__CONSIGNE 1__.
Dans le texte sur la financiarisation de l'immatériel, qui cherche depuis des années à décrire le nouveau chemin pris par le capitalisme postfordiste ?

__TEXTE__.
La financiarisation de l'immatériel
Le brusque arrêt de l'emballement immobilier-financier aux États-Unis en juillet 2007 et la consécutive crise bancaire internationale à l'automne 2008, qui entraînent des conséquences dramatiques pour les populations touchées, font prendre conscience à celles-ci et à l'opinion publique en général qu'avec la mondialisation, l'économie est entrée dans l'ère de la financiarisation à outrance. Mais cet avènement est plus ancien puisqu'il avait déjà causé la bulle Internet (pullulement de start-up surévaluées) qui avait provoqué le gigantesque krach boursier de 2001-2002. Aussi est-ce depuis des années qu'André Gorz tente de décrire ce nouveau chemin pris par le capitalisme postfordiste. Bien informé, il en préfigure les crises et suppute même l'effondrement systémique vers lequel il semble conduire irrésistiblement.Au capital – résumons-nous –, il n'a pas suffit de casser les solidarités ouvrières dans la seconde moitié des années soixante-dix pour restaurer le taux de profit par la diminution drastique du coût du travail. La robotisation installée, il a fallu pousser plus avant l'usage rationnel des ordinateurs par une reconfiguration (reengineering) des postes de travail dans tous les secteurs, ce qui a permis de réduire encore plus la main-d'œuvre pendant les années quatre-vingt-dix. Le résultat a été paradoxal. Pour le comprendre, il faut revenir à la théorie marxiste de la valeur-travail. Puisque « la quantité moyenne de travail abstrait cristallisé dans des marchandises est, en dernière analyse, ce qui détermine le rapport d'équivalence – la valeur d'échange – des marchandises1», il a été inéluctable qu'« avec la contraction du volume de travail matériel, la valeur d'échange des produits a tendu à baisser, ainsi que le volume des profits 2».

__DONNÉES RECUEILLIES__.
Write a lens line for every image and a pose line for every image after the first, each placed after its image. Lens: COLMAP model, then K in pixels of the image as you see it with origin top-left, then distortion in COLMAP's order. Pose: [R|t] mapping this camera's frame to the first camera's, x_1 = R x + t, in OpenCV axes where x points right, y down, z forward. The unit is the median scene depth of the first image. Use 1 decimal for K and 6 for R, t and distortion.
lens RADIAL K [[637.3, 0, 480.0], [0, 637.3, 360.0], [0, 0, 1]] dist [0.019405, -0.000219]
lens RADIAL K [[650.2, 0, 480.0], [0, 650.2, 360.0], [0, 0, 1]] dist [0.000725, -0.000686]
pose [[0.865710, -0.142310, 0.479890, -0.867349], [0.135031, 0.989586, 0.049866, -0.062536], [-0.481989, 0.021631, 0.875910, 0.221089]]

__CONSIGNE 2__.
Mets toutes les lignes des données recueillies ci-dessus sous forme de liste numérotée, sans les lignes vides.

__RÉPONSE 1__.
André Gorz.

__RÉPONSE 2__.
1. Write a lens line for every image and a pose line for every image after the first, each placed after its image. Lens: COLMAP model, then K in pixels of the image as you see it with origin top-left, then distortion in COLMAP's order. Pose: [R|t] mapping this camera's frame to the first camera's, x_1 = R x + t, in OpenCV axes where x points right, y down, z forward. The unit is the median scene depth of the first image. Use 1 decimal for K and 6 for R, t and distortion.
2. lens RADIAL K [[637.3, 0, 480.0], [0, 637.3, 360.0], [0, 0, 1]] dist [0.019405, -0.000219]
3. lens RADIAL K [[650.2, 0, 480.0], [0, 650.2, 360.0], [0, 0, 1]] dist [0.000725, -0.000686]
4. pose [[0.865710, -0.142310, 0.479890, -0.867349], [0.135031, 0.989586, 0.049866, -0.062536], [-0.481989, 0.021631, 0.875910, 0.221089]]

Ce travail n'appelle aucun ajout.